Understand the balance between planning, executing and measuring
One often sees someone present a well-thought-out plan and get a round of applause. The problem is that execution and measurement are often not up to par. I wish I had understood earlier in my career that presenting a great plan does little more than stroke your ego. Unless you buckle down into execution and measurement, don't bother planning. It's not easy to keep the three in balance. I probably went into my 30s before properly grasping this concept.
Never talk first
Many people want to talk first, get on the board and share their opinions. However, I learned later in my career that waiting and allowing other people to speak first has many benefits. It's an insurance policy against saying something silly, or worse, stupid. If you jump in too early without understanding all the facts and context, you may not add any real value to the discussion. By speaking too early, you limit your learning. There is immense value in listening to how other people perceive and solve problems. Then, when you do talk, there's an opportunity to add real value. Besides this, as you develop into a leader, letting others speak first allows them to resolve issues and learn.
Learn the art of confidence in vulnerability
Have the confidence to say you are uncomfortable or don't know something. You will learn much quicker. Many youngsters in the workplace view not knowing something as a weakness. This could not be further from the truth. If you are the youngest around a table, it stands to reason that those around you will have more experience. Rather than hide behind not knowing something, be confident enough to admit vulnerability - that's when people help.
Learn something new every day
I was fortunate to study in my 30s, and a love for learning was born. While people have suggested various books to me throughout my life, I don't enjoy reading as my dyslexia makes it challenging. On the other hand, YouTube has allowed me to spend time on a platform I do enjoy, exposing myself to a host of different topics. It is my passion to try to learn something new every day, and I wish I had started this when I was younger. By learning one thing every day, you can, in theory, learn 365 things in a year, which is 3560 things in a decade. Never stop learning - that's how you broaden your mind.
Get to know yourself early
Do a personality test and study results. Many people scoff at these, but they are valuable pointers. By doing this, you are pointed to potential blind spots, strengths and more. I looked at my results, and it was amazing - it was as if I were reading something I had written about myself, but with a deeper level of insight and understanding. Once you have this awareness, you have the opportunity to add layers of strengths to support your life and career. Very few 26-year-olds do this, which can save a fair deal of growing pains further down the road.

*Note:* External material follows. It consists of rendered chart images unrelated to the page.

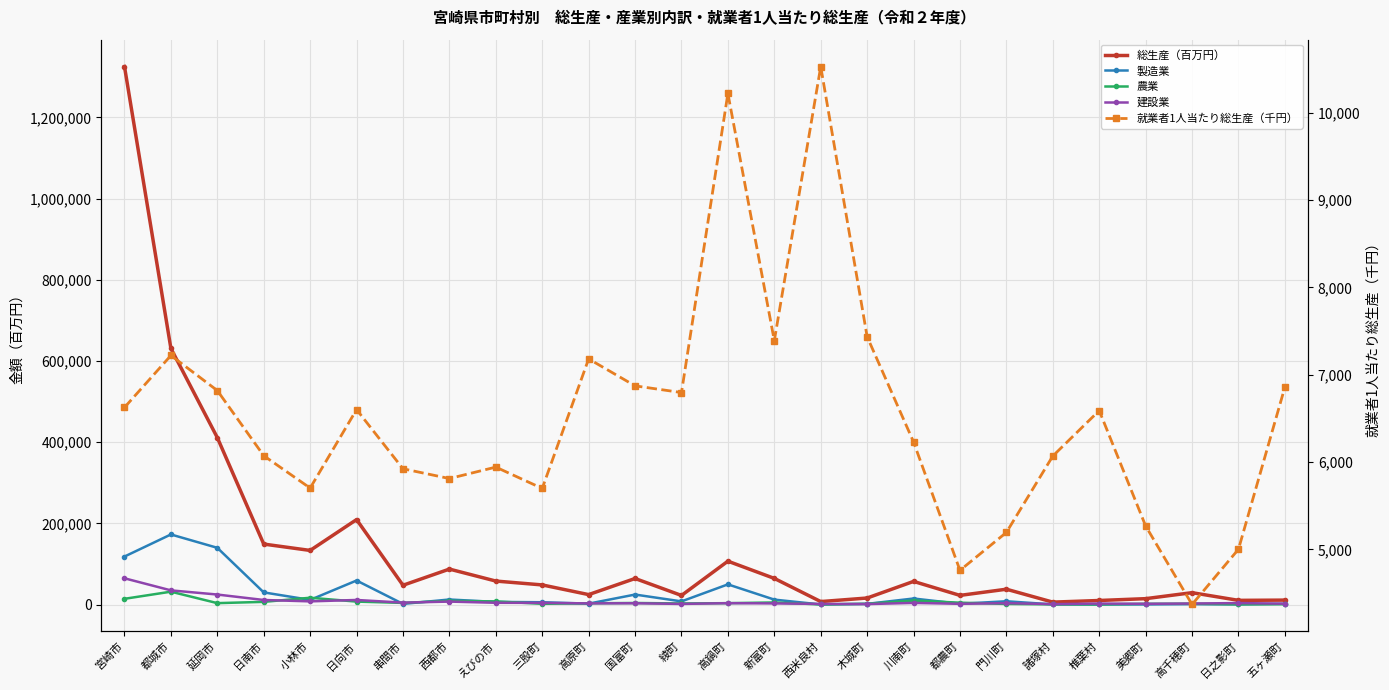

What is the average value of the 就業者1人当たり総生産（千円） series?

6506.6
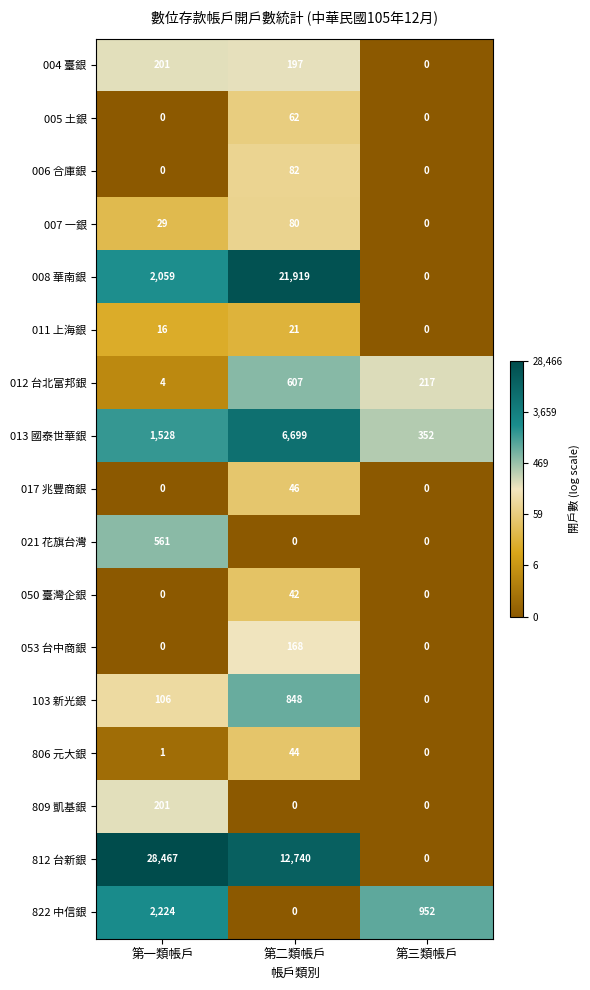

What is the sum of the 053 台中商銀 values at 第一類帳戶 and 第二類帳戶?

168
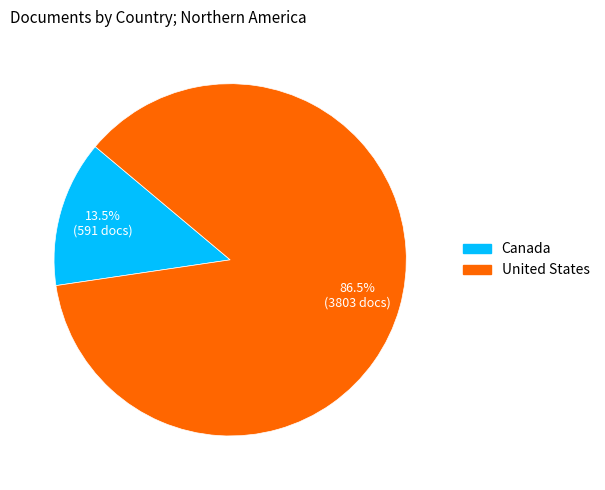

Which has a higher value, Canada or United States?

United States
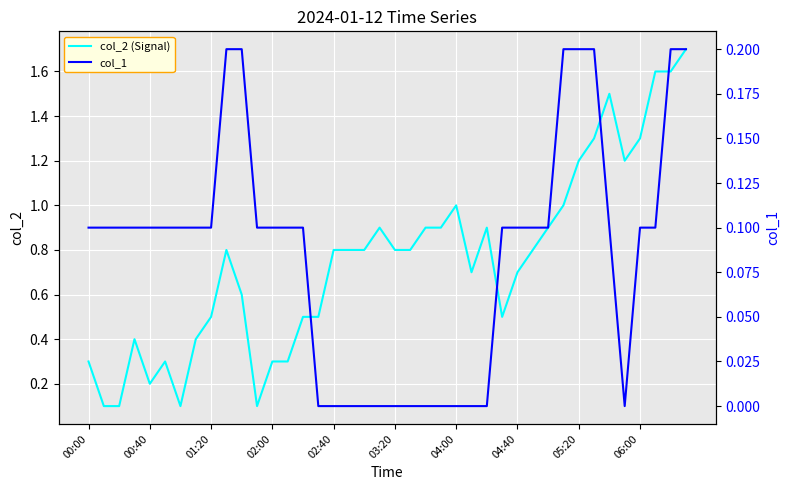

Which category has the highest value across all series?

39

Take time to learn about people
Learn from an early age to show a genuine interest in people - what they do, where they come from, their cultures, their hobbies, and more. Besides enriching your own life, it goes a long way toward building genuine rapport, which is vital when the chips are down, and you need to lean on someone for help. I advise building stronger relationships quicker, especially in today's high-paced and largely online world.